Key markets include California and New York, where ever-rising demand charges can add up to more than half of a commercial customer’s utility bill. Systems that meter building energy use, anticipate when it’s about to peak, and inject stored battery power to keep demand under a certain threshold can save those customers a lot of money.

In March, Coda and Fortress said they were financing about 100 systems, at $64,000 for each 30-kilowatt, 40-kilowatt-hour unit, with an eye on expanding to $25 million for about 400 installations. Coda isn’t disclosing how far it’s gotten on those plans to date, but “it’s going pretty well,” John Bryan, vice president of product and marketing, told me in a Tuesday interview. “In the third quarter of this year, over a 60-day period, we took 3 megawatt-hours’ worth of orders.”

Coda has also expanded beyond its home market of California, launching projects in New York, Georgia, Illinois, New Jersey and Maryland, he said. All of them are behind-the-meter battery applications, but some of them go beyond the core demand charge management business case, he noted.

For example, Coda is working with inverter maker Princeton Power and control system vendor Encorp to provide emergency backup power to a building on a New York military base, he said. And in a New York City apartment building, it’s installing a battery-inverter-control system that could supply emergency power to the elevators, to make sure people can get into and out of their homes during a blackout.

Several of these projects involve on-site solar PV, such as its solar carport EV charging installations in Benicia, Calif. and Chicago, he added. But one of the most interesting involves the potential for battery-backed, solar-equipped commercial customers to reach grid parity in terms of managing both energy and demand. Here are two charts that lay out the key details:

The first represents data from Rocky Mountain Institute and Sandia National Laboratory, and describes how a 200-kilowatt PV array, paired with 400 kilowatt-hours of lithium-ion batteries, can provide power at about 20 cents per kilowatt-hour. That’s low enough to compete in certain markets — Hawaii springs to mind. But it’s still not directly competitive with California’s average cost of 12 cents per kilowatt-hour for grid power. 

But using average cost per kilowatt-hour doesn’t capture the demand side of the utility bill, Bryan said. A more accurate calculation would include the per-kWh costs imposed whenever demand charges are triggered, he said — and on that measure, peak power can cost customers in California and New York from 30 to 40 cents per kilowatt-hour, he said. Compared to that, a solar-storage systems at 19 cents per kilowatt-hour, given California and federal incentives, prices out well.

This chart shows a sample customer with several daily peaks, any of which could have triggered what would have amounted to a much higher cost per kilowatt-hour for the month if they hadn’t been corrected by Coda’s energy storage system. It’s important to remember that customers can have an entire month’s worth of bills subject to extra demand charges for exceeding their limit only once during that month — but “as long as we have the ability to recharge from the solar during the day, we can handle several peaks,” he said.

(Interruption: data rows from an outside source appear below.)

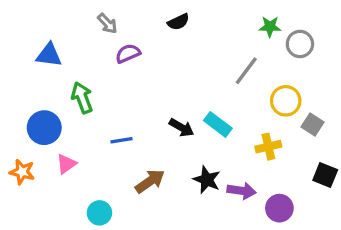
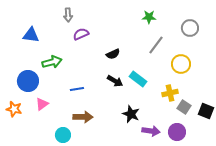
black semicircle: (178, 22) -> (113, 54), moved
gray arrow: (107, 23) -> (68, 15), turned 40
green star: (270, 27) -> (149, 17), moved
green arrow: (82, 98) -> (52, 62), turned 96
gray square: (313, 124) -> (184, 107), moved
brown arrow: (150, 181) -> (83, 117), moved, turned 36
purple arrow: (242, 191) -> (151, 131), moved

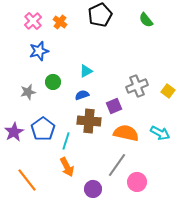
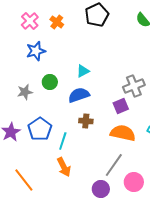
blue semicircle: (82, 95) -> (79, 95), size x1.5
purple square: (114, 106) -> (121, 106), moved
brown cross: (89, 121) -> (86, 121), size x0.6
purple circle: (93, 189) -> (101, 189), moved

Rooftop PV generation has traditionally been valued in the same way that utilities sell kilowatt-hours — a straight payment for energy delivered over time. But more and more commercial building owners are seeing their electricity bills dominated by demand charges, giving them a reason to want to know what a solar system could save them in those terms – and how storage could help improve that equation.  

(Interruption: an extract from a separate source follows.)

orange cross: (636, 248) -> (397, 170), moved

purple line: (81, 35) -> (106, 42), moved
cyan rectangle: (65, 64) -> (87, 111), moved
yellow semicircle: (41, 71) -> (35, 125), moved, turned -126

Coda hasn’t yet announced any projects on this front, but Bryan said it’s expecting to see some news from California, where the state’s Self-Generation Incentive Program pays for part of the cost of on-site batteries, making them an even better deal. No doubt we’ll see similar moves from Stem, Green Charge and, of course, SolarCity on this front, as the economic dynamics of distributed PV and energy storage continue to shift.